Abstract

Background: Measles is a highly infectious viral disease that can cause serious illness and complications. Despite Australia's measles elimination status declared in 2014, the risk of acquiring measles through importation by overseas travellers who are non-immune remains. Identifying wild-type measles in a female who was recently vaccinated with measles mumps rubella (MMR) is a challenge one metropolitan Public Health Unit (PHU) experienced. Case Description: In 2018, a metropolitan Sydney PHU was notified of a positive polymerase chain reaction (PCR) result for measles on a nasopharyngeal swab for a 32 y old female who had recently received an MMR-II vaccination seven days prior to developing symptoms of measles. The case had no known epidemiological link, no recent overseas travel and no contact with recent measles cases during her incubation period. The reference laboratory ran sequencing on the clinical specimen to distinguish between wild-strain and vaccine-type measles. The results of this were inconclusive, however given the recent vaccination and inconsistent clinical symptoms and no identified epidemiological link, a decision was made to re-run the genotyping, collect additional specimens for testing, and quarantine the case until a definitive result was obtained.
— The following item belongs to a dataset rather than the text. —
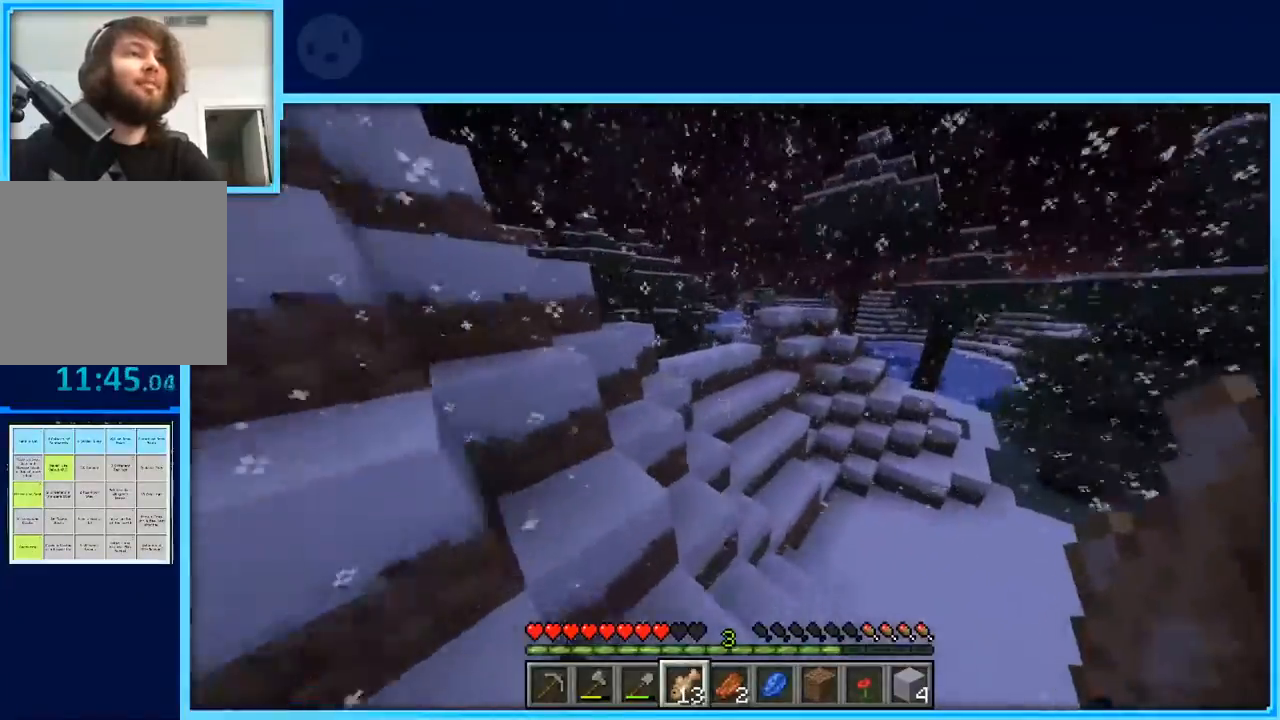
{"keys": ["w"], "events": [[167, "space", "up"], [250, "d", "down"], [450, "d", "up"]]}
Subsequently, sequencing and genotyping test results revealed that this indeed was a wild-type measles strain, genotype D8. Discussion: A change in the epidemiology of measles, especially in low incidence countries like Australia, means distinguishing between wild type and vaccine–associated measles has become a new challenge, but critical in implementing a timely public health response. The initial decision to classify this case as vaccine-associated measles was based on the clinical context, epidemiological risk and inconclusive sequencing results. The lack of an epidemiological link created confusion for public health staff when investigating this case. Conclusion: This case investigation and response has demonstrated the challenge for public health with non-typical presentations of wild-type measles, particularly in people who have received one MMR. The reflection of the public health management of this case has provided an opportunity to learn from this experience and can become a valuable teaching tool for public health professionals globally, particularly in low incidence measles countries.